Pfizer offers to sell drugs plant to Venezuela

pharmafile | June 3, 2009 | News story | Manufacturing and Production Pfizer, Venezuela 

US drugmaker Pfizer has been in emergency talks with the government of Venezuela after being threatened with seizure of a pharmaceutical production plant earmarked for closure.

The company has said it would be prepared to sell the plant to the Venezuelan government, but also noted that it was in discussion with "other interested parties".

The row started after Pfizer said it was planning to close one facility in Valencia, Carabobo state, and consolidate production into another in the same city. Products made at the threatened plant include the antihypertensive medication Norvasc/Istin (amlodipine) and antibiotic products Zithromax (azithromycin) and Unasyn (ampicillin and sulbactam).

According to Venezuelan trade minister Eduardo Saman the drugmaker is also hoping to import some products rather than make them in Venezuela.

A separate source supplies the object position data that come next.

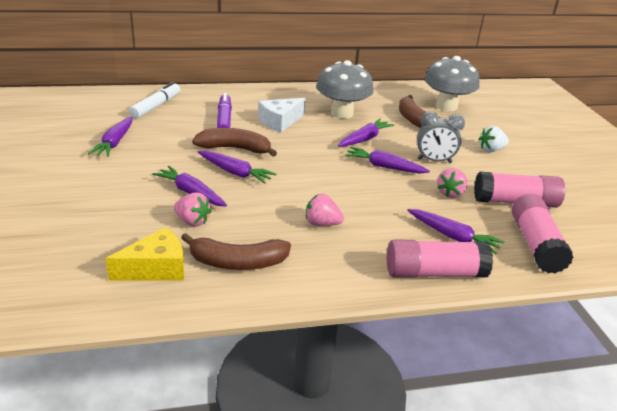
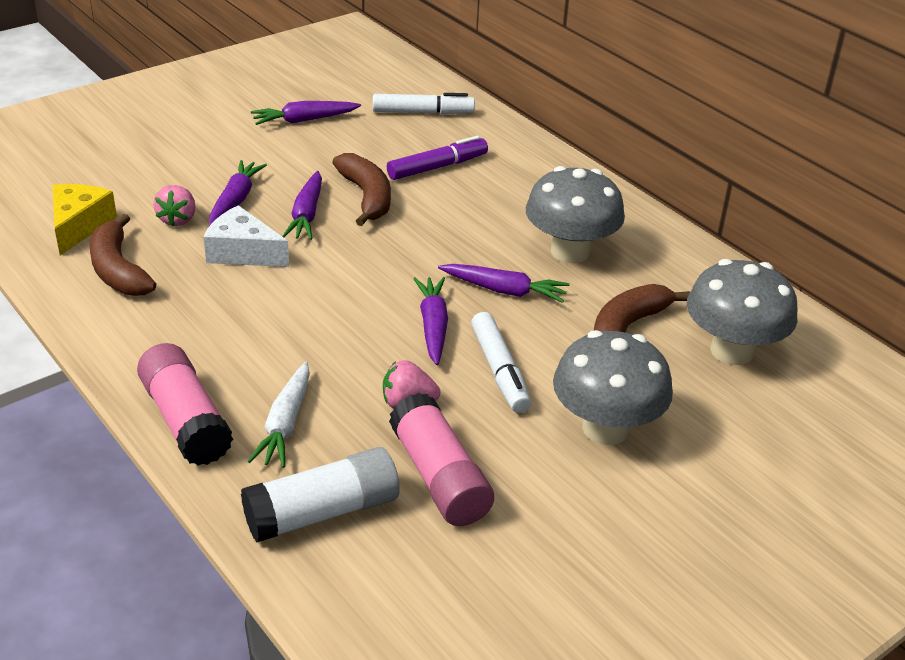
camera: 65 degrees right, 5 degrees up
(156, 268) = (79, 226): yellow cheese -> yellow cheese turned 120 degrees counterclockwise
(280, 122) = (480, 208): white cheese -> white cheese (243, 252)
(322, 223) = (237, 307): pink strawberry -> none
(434, 161) = (500, 371): grey clock -> white marker
(453, 237) = (285, 424): purple carrot -> white carrot
(491, 150) = (605, 428): white strawberry -> grey mushroom
(535, 244) = (322, 512): pink glue stick -> white glue stick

The plant closure will affect around 175 workers, he told national newspaper El Universal, although Pfizer has said it plans to retain the total workforce of more than 300 staff across the two sites.

Pfizer has insisted that the move does not mean it will cease supply of any of essential medicines in Venezuela and was simply a means of rationalising its production.

Despite those assurances Saman asked President Hugo Chavez to consider taking over Pfizer's Venezuelan operations to guard against any impact on medicines supplies, arguing that the move was justified as the plant had been supported with government funding.

The minister said the government was considering the offer to buy the plant as it could be turned over to the production of generic medicines.

The posturing comes in the midst of a major nationalisation drive by the Chavez administration.

Last week the government announced its intention to nationalise a number of iron and steel companies, having already swooped on other sectors including food processing, banking, telecommunications, electricity and oil. Many of the affected companies are subsidiaries of foreign businesses.